Convolution AD Notes (Phase 1)#

This note documents the mathematical implementation used for Nabla conv2d in nabla/ops/convolution.py, including VJP and JVP rules in NHWC/RSCF form.

1) Forward Definition (`conv2d`)#

Let:

input: X ∈ ℝ^{N×H×W×C_in} (NHWC)
filter: W ∈ ℝ^{K_h×K_w×C_in×C_out} (RSCF/HWIO for groups=1)
optional bias: b ∈ ℝ^{C_out}
stride: (s_h, s_w), dilation: (d_h, d_w)
padding: (p_t, p_b, p_l, p_r)

Output size:

H_out = floor((H + p_t + p_b - d_h (K_h-1) - 1) / s_h + 1)
W_out = floor((W + p_l + p_r - d_w (K_w-1) - 1) / s_w + 1)

Elementwise:

Y[n,h,w,c_o] = Σ_{k_h,k_w,c_i} X_pad[n, h*s_h + k_h*d_h, w*s_w + k_w*d_w, c_i] * W[k_h,k_w,c_i,c_o] + b[c_o]

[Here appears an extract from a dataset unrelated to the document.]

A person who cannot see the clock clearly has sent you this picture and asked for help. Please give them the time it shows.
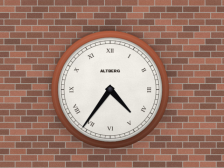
4:36
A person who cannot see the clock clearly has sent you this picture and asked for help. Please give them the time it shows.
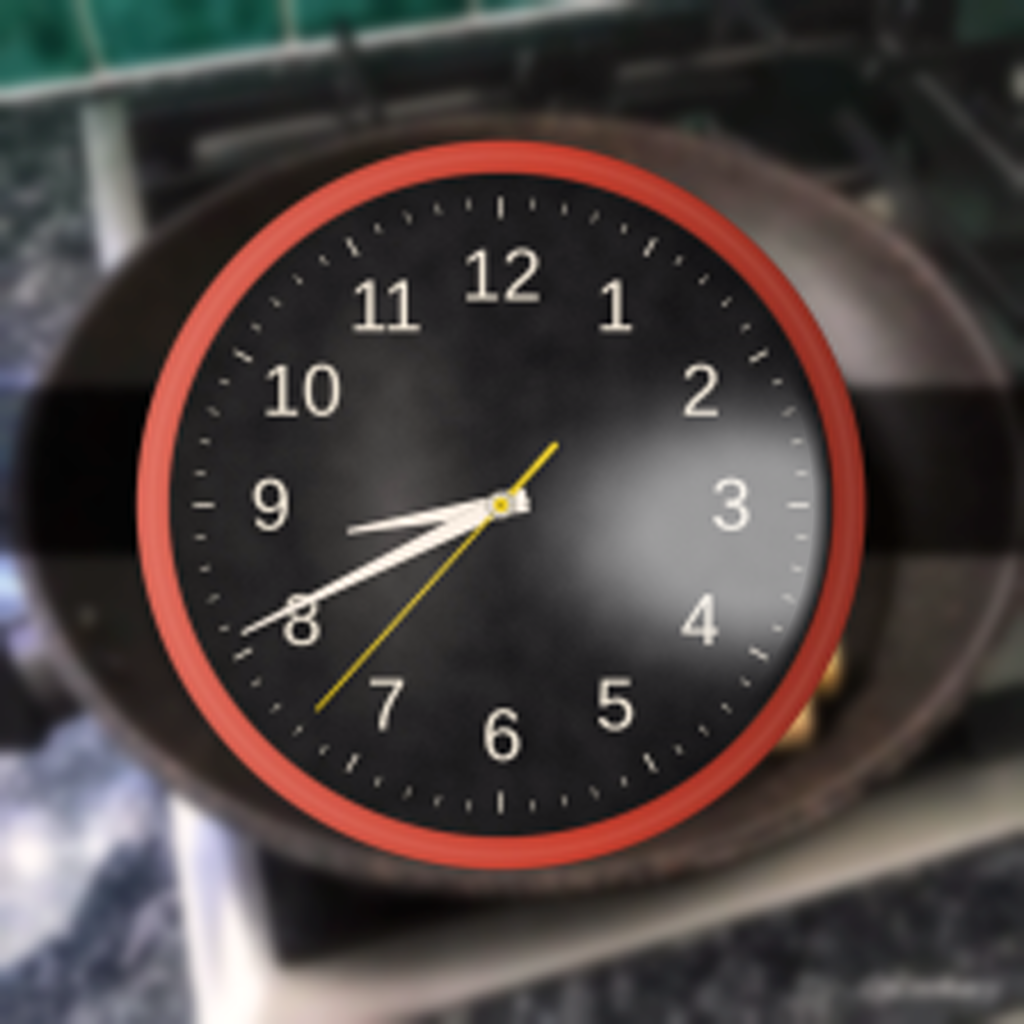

where X_pad is zero-padded in spatial dimensions.

2) VJP for `conv2d`#

Given cotangent G = ∂L/∂Y:

2.1 Input gradient#

∂L/∂X is the transposed-convolution of G with W under the same stride/dilation/padding convention:

dX = conv2d_transpose(G, W; stride, dilation, padding, output_paddings)

output_paddings are solved from shape consistency:

base_h = (H_out - 1)s_h - p_t - p_b + d_h(K_h - 1) + 1
base_w = (W_out - 1)s_w - p_l - p_r + d_w(K_w - 1) + 1
out_pad_h = H - base_h, out_pad_w = W - base_w

If either is negative, compute with max(.,0) and crop back to input shape.

2.2 Filter gradient#

By chain rule,

dW[k_h,k_w,c_i,c_o] = Σ_{n,h,w} X_pad[n, h*s_h + k_h*d_h, w*s_w + k_w*d_w, c_i] * G[n,h,w,c_o]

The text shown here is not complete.